[The input — start]

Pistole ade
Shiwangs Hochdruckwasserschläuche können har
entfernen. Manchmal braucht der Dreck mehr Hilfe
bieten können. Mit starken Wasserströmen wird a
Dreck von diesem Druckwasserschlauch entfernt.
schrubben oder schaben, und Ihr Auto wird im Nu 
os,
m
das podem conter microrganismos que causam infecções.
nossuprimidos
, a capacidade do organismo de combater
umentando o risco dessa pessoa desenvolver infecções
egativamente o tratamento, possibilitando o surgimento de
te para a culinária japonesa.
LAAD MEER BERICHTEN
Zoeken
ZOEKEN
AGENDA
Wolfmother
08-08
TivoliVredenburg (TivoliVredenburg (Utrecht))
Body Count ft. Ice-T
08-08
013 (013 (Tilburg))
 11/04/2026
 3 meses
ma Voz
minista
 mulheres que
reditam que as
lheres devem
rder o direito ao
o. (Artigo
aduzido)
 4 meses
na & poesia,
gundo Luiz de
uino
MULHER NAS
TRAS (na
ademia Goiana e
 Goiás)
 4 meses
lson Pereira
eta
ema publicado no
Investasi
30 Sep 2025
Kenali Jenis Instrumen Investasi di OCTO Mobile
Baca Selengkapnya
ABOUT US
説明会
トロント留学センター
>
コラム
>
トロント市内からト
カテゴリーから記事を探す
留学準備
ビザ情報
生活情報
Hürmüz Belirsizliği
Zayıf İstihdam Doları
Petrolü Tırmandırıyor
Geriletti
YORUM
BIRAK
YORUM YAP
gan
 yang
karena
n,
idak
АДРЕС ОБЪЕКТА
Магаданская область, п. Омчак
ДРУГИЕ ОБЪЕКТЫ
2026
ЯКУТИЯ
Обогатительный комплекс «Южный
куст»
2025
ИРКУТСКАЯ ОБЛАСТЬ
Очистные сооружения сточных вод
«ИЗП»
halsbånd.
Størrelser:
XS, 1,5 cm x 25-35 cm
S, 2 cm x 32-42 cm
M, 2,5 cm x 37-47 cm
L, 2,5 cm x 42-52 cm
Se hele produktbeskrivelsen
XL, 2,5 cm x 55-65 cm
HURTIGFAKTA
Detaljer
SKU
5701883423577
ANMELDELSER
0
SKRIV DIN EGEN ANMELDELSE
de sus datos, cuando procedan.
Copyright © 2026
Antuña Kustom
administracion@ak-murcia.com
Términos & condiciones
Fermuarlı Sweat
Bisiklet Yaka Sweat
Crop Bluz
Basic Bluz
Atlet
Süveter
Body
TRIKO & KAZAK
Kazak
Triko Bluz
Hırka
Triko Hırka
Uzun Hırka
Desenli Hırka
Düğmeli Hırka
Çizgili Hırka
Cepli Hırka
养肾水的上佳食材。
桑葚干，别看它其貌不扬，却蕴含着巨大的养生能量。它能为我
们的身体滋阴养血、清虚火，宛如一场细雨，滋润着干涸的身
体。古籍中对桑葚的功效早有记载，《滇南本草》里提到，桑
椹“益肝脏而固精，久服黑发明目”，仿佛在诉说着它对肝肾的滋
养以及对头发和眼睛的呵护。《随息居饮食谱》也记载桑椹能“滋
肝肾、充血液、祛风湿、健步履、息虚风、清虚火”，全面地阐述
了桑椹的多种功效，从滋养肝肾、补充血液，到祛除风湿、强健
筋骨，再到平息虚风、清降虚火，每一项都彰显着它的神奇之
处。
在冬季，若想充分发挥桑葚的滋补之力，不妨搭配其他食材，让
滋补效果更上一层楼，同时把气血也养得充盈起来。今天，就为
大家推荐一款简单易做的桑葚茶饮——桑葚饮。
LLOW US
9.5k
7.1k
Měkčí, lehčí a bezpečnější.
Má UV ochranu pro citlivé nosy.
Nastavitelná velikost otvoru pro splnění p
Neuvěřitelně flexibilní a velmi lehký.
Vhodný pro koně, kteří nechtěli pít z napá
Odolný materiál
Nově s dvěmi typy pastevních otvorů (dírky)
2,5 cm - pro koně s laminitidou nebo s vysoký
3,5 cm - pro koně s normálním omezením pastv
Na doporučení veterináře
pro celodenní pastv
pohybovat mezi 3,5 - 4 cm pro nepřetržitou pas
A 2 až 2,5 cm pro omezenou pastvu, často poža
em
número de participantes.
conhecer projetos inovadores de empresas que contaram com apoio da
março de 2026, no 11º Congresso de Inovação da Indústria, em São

[The input — finish]

** Description of the task **
Please pick out and copy every line of the material above that contains the string "Investasi". Case counts.

** Task solution **
Investasi
Kenali Jenis Instrumen Investasi di OCTO Mobile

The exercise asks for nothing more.